Sukkot is always one of our favorite Jewish holidays. We love building our sukkah right on the edge of our fields in the midst of the fall harvest. Sukkot is the perfect holiday for Jewish farmers like us, connecting us directly with farmers from long ago, celebrating the bounty and enjoying the first cool days.
But this year, Sukkot is teaching me something new.
For the past couple of months, my husband and I have been doing a lot of thinking, churning and planning about our farm and family. The local schools are not strong here, and it is becoming clear that staying with them involves too much risk and compromise. We know we probably need to make a big change of some kind.
We have seen this coming for a while, but this fall my son is in second grade and we are feeling the urgency. I’ve been in a flurry of research about an array of options: moving, homeschooling, whether we could swing private school, stick it out in public schools, and even our annual flirtation with making aliyah.

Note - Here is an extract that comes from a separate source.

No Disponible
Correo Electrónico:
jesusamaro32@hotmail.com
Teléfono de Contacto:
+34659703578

It also happens to be the beginning of the Shemitah (Sabbatical) year when farmers in Israel are supposed to take a year off to let the land rest. Everyone has a different idea about what Shemitah means today, but it is a good time to reflect, take a break, gather perspective, and think about the next seven years. And that’s exactly what we are doing.
We have built this beautiful farm from scratch. We love our farm, our neighbors, our hoop houses, our blackberries, our apple trees, and deeply rooted asparagus plants. Our children get lots of outside play and I am enjoying a nature-based homeschool pre-k with my 4-year-old. She is at my side as I write, “play reading” a book about frogs.
But despite all the things we love, this is the fall to realize that just like our sukkah, our dwellings are temporary. We can move on.
Building the sukkah out of string and sticks with walls made of sheets feels like a lesson in accepting and even celebrating the temporary. Our dwellings–and actually, our whole lives–are temporary, fragile, and fleeting. And as deep as we have dug ourselves in here, we could take down our structures and build new ones. And it will be fine–it’s part of being Jewish, it’s part of being human, and it’s our turn.
Change is hard. I will do my best to keep breathing, worry less, eat well in the sukkah, and enjoy the sandy patch of ground. I hope to do this while gathering the courage to take down not just the sukkah but hundreds of other things we have built so we can move on and build them all over again.